Consegna 1 >> Nel brano sulle risorse del Recovery Fund, con quale nome è poi stato chiamato il Recovery Fund?
Consegna 2 >> Riporta dal brano sulle risorse del Recovery Fund il passo che comincia con "Lo abbiamo fatto" e prosegue fino a "regionali e comunali.".

Estratto del testo >>
Com’è noto da mesi Il Commento Politico batte su un tasto che ci è sempre sembrato dolente: come si pensa di affrontare efficacemente il tema delle strutture e delle procedure con cui allocare e gestire le risorse del Recovery Fund poi divenuto Next Generation UE?
Lo abbiamo fatto con insistenza ma crediamo anche con la misura e lo spirito costruttivo dovuto ad un governo alle prese con la più grande crisi intervenuta dal dopoguerra ad oggi. Sapevamo che l’emergenza economico - sanitaria, quella della prima ondata dell’epidemia, quella della seconda ondata e forse anche della terza se il vaccino non sarà a breve disponibile in misura adeguata, avrebbero impegnato gran parte delle energie dell’esecutivo. E anche perché eravamo consapevoli che l’arrivo di una così cospicua mole di risorse europee, soprattutto dopo tanti anni di cinghia stretta, avrebbe scatenato moltissimi appetiti: tra le forze politiche, tra le amministrazioni centrali e tra i vari livelli di governo, centrali, regionali e comunali.

I dati >>
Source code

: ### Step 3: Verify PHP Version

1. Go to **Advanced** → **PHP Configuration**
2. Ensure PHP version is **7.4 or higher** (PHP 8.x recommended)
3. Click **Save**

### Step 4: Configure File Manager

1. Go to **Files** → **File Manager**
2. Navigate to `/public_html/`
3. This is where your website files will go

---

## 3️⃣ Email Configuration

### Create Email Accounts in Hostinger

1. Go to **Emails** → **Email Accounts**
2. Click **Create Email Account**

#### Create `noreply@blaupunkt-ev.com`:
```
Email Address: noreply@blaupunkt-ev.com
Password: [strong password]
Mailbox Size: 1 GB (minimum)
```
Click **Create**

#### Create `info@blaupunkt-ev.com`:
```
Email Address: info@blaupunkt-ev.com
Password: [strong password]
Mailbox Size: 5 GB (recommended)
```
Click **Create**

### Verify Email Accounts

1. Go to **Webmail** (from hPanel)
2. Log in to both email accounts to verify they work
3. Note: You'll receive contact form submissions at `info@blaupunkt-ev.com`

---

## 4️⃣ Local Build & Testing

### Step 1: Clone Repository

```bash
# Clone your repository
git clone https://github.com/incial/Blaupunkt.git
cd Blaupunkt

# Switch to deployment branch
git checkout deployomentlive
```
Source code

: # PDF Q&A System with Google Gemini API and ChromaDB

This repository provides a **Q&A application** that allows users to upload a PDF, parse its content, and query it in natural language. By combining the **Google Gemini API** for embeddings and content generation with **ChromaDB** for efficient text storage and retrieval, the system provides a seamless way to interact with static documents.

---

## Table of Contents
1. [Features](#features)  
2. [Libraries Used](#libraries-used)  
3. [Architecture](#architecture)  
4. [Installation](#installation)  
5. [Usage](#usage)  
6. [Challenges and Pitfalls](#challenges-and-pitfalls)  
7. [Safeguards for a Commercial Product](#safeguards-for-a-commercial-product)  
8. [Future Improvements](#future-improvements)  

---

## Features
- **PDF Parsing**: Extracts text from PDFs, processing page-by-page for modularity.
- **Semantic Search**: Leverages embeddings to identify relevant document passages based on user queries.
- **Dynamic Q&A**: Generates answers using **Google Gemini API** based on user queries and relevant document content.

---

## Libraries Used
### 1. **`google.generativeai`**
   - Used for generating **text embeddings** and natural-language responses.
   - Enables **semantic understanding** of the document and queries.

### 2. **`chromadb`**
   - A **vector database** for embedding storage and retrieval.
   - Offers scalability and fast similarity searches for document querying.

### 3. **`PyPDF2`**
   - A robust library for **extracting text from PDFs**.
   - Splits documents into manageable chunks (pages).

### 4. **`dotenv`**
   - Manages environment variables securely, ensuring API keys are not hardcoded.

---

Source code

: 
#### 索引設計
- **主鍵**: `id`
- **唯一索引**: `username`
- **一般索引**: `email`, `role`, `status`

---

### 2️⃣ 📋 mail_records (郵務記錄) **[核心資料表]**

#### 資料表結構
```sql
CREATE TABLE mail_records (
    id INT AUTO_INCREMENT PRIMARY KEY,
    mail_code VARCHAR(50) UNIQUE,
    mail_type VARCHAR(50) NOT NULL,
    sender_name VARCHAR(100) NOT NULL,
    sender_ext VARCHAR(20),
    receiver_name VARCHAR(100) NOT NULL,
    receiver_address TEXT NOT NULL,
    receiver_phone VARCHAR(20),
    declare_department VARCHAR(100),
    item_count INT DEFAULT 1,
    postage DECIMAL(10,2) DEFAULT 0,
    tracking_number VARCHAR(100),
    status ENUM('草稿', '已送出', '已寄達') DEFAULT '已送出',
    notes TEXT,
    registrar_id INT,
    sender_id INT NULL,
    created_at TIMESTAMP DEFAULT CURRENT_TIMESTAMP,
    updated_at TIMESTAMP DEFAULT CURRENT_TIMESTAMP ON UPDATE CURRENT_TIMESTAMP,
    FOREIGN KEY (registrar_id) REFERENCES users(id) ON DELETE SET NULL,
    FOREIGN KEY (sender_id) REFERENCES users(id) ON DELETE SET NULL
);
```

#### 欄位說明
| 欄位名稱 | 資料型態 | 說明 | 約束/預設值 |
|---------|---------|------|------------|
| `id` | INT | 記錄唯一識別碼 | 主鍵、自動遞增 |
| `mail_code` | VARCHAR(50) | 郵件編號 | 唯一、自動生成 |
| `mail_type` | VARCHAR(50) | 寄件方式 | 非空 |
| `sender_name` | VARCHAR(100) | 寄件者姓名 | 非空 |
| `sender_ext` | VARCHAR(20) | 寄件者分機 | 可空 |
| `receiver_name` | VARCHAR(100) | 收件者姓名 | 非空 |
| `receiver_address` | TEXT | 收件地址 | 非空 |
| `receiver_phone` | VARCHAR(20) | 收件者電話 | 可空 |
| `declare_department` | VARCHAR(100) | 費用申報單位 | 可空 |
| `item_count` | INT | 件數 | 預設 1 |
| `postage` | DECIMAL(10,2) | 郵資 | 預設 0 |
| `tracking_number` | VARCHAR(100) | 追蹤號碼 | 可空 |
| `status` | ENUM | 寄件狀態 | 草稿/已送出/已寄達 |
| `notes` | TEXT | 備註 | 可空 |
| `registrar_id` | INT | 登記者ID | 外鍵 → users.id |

Soluzione svolta 1 >> Next Generation UE.

Soluzione svolta 2 >>
Lo abbiamo fatto con insistenza ma crediamo anche con la misura e lo spirito costruttivo dovuto ad un governo alle prese con la più grande crisi intervenuta dal dopoguerra ad oggi. Sapevamo che l’emergenza economico - sanitaria, quella della prima ondata dell’epidemia, quella della seconda ondata e forse anche della terza se il vaccino non sarà a breve disponibile in misura adeguata, avrebbero impegnato gran parte delle energie dell’esecutivo. E anche perché eravamo consapevoli che l’arrivo di una così cospicua mole di risorse europee, soprattutto dopo tanti anni di cinghia stretta, avrebbe scatenato moltissimi appetiti: tra le forze politiche, tra le amministrazioni centrali e tra i vari livelli di governo, centrali, regionali e comunali.